Bin Xu1
Beijing University of Chemical Technology1
Bin Xu1
Beijing University of Chemical Technology1
MXenes are receiving intense interests in energy storage field due to their unique characteristics. Here, we will show our recent work on the application of MXene-based materials and electrodes for energy storage. A series of 3D structured MXene electrodes, including MXene foam, porous MXene film, 3D carbon-coated MXene were constructed, which present high capacity, excellent cycle and rate performances for batteries and supercapacitors. Moreover, some MXene-based nanohybrids were prepared, in which MXene nanosheets can not only provide efficient pathways for fast transport of electrons and ions, but also buffer the volume change of the active materials during charge/discharge, making the nanocomposites exhibit much enhanced performance as anodes for LIBs. In addition, we proposed a novel strategy to employ 2D MXene nanosheets as a multifunctional conductive binder for electrode fabrication of batteries and supercapacitors, through a simple vacuum-assisted co-filtration of MXene sheets and various active material (such as activated carbon, hard carbon, graphite carbon, silicon, sulfur, etc.).

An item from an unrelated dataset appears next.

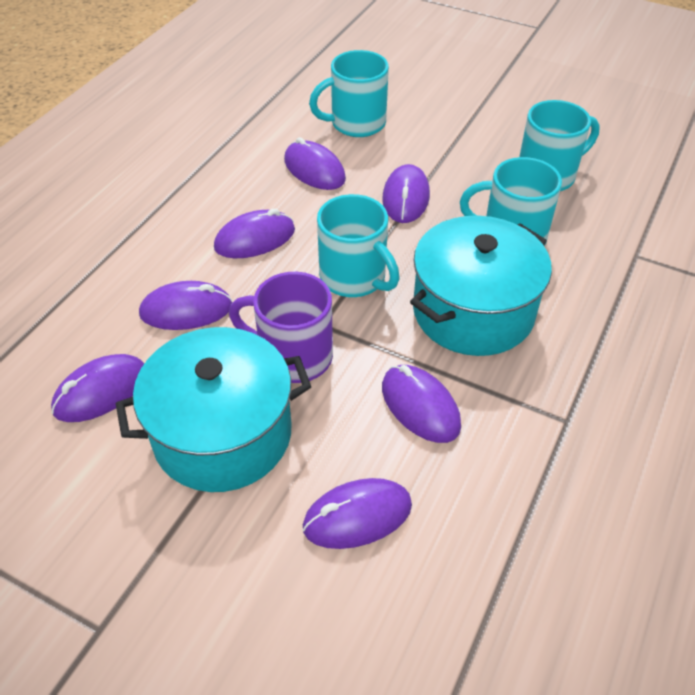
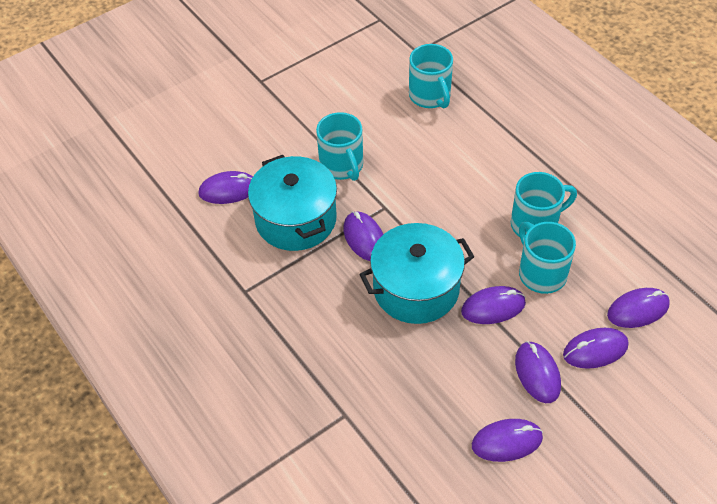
purple mug: [229,272,333,383] = 1 -> none = 0

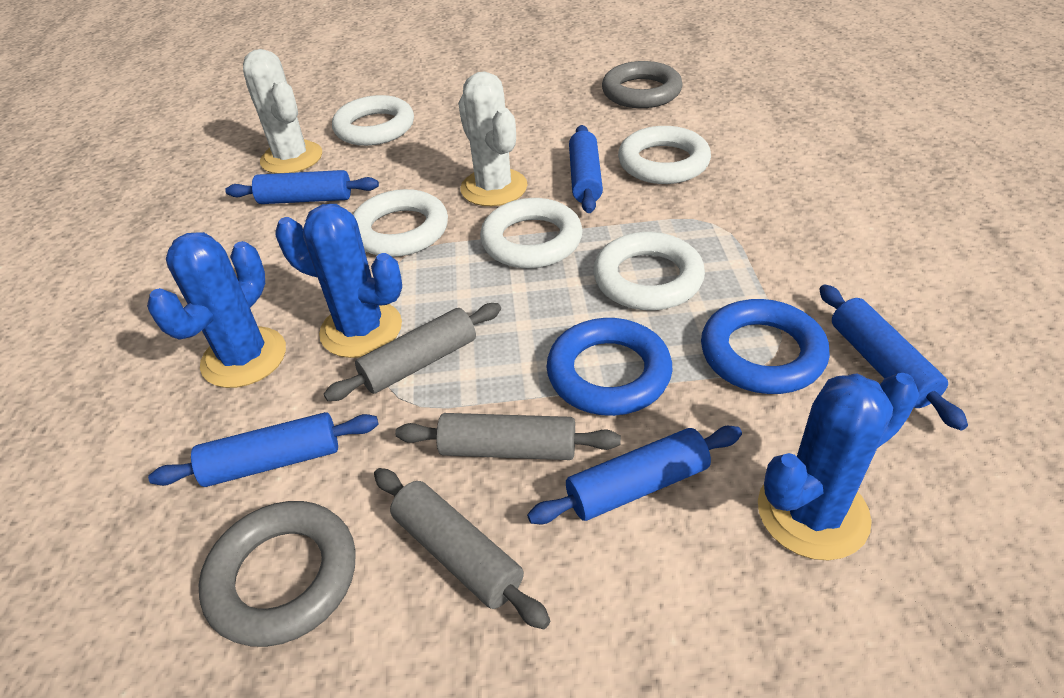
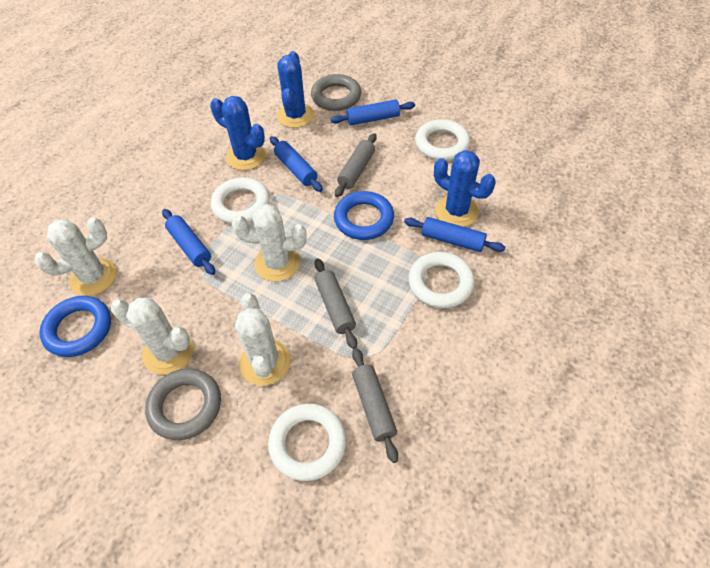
blue rolling pin: [148,412,379,487] [225,170,379,204] [527,426,742,524] [569,125,603,213] [819,285,968,430] = 5 -> [162,209,215,275] [270,136,323,192] [331,100,415,125] [404,217,506,252] = 4
white cactus: [243,49,322,174] [458,71,528,206] = 2 -> [35,218,117,296] [111,298,194,375] [232,204,307,282] [235,293,291,386] = 4
white ring: [332,95,414,146] [353,189,448,257] [480,198,583,268] [593,232,705,310] [618,126,711,184] = 5 -> [211,177,270,224] [268,404,346,481] [408,252,475,308] [415,119,470,160] = 4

Different from the conventional insulate binder such as PVDF and PTFE, the MXene nanosheets act as conductive binder, active material as well as flexible backbone, and can also buffer the volume change of the active materials. As a result, the MXene-bonded electrodes present much superior electrochemical performances to the conventional PVDF/PTFE-bonded electrodes, indicating a promising electrode fabrication strategy for energy storage.